Republicans are making counter-offers on infrastructure spending that are predictably inadequate in the actual spending department, but their proposal for paying for their offers is something only a Republican could write down with a straight face and call it serious.
Democrats intend to pay for their proposals by raising taxes on the rich, of course, but Republicans are against raising taxes. And without new taxes, how do you pay for it?
Their big idea is to reappropriate money that was already allocated for state governments in the American Rescue Plan.
[Senator Roger Wicker] said the Republican plan would largely be paid for by repurposing Covid relief money for state governments that was authorized by the $1.9 trillion pandemic-relief bill enacted in March. Additionally, he indicated the GOP offer would count the money spent in the China bill toward the total.
That may be a non-starter for the White House, however, which has proposed corporate tax increases to pay for its plan.
“We hope to move forward with Republicans” on infrastructure, Senate Majority Leader Chuck Schumer said on Tuesday. At the same time, he said the Democrats wouldn’t let the GOP “stand in our way.” Schumer said the plan, one way or another, is “to move forward in July.”
You know, legally speaking, state governments might have something to say about it if the federal government suddenly tried to take back money that was already appropriated for them. State governments have already made plans for that money. Here in Ohio, the state government is already using COVID relief money to fund vaccine drives including a lottery program.

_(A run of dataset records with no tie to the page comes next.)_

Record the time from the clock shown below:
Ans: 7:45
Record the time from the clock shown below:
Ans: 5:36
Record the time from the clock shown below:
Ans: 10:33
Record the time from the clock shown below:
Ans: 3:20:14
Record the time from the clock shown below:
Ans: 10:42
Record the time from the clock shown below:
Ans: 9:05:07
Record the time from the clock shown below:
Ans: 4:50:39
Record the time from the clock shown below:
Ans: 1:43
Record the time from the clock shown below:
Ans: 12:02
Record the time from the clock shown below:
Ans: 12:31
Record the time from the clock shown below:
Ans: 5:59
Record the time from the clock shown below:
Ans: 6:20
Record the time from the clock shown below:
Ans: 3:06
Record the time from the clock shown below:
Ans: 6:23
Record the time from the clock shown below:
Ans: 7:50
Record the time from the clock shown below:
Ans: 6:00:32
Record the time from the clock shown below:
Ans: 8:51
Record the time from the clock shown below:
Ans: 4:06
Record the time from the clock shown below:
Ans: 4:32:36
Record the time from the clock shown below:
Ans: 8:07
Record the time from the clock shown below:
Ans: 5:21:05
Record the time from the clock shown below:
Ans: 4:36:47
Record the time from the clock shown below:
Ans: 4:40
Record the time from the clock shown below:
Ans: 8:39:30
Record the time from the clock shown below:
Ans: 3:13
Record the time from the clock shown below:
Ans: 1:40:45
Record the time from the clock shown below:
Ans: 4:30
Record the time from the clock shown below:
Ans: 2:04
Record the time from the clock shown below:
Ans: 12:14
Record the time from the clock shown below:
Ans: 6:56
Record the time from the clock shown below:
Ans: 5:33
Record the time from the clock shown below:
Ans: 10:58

The White House and congressional Democrats aren't going to even entertain this idea and, when they don't, Republicans are going to claim they tried to meets Democrats halfway only to be rejected. But they didn't. It's smoke and mirrors. Almost half of their counteroffer includes spending already authorized or planned and the other half is funded by stealing from states. It's a joke.
The GOP's new offer is designed to garner positive headlines across political media while not actually conceding much ground beyond their original offer. They're using clever accounting to make their offer appear $500 billion bigger than it actually is.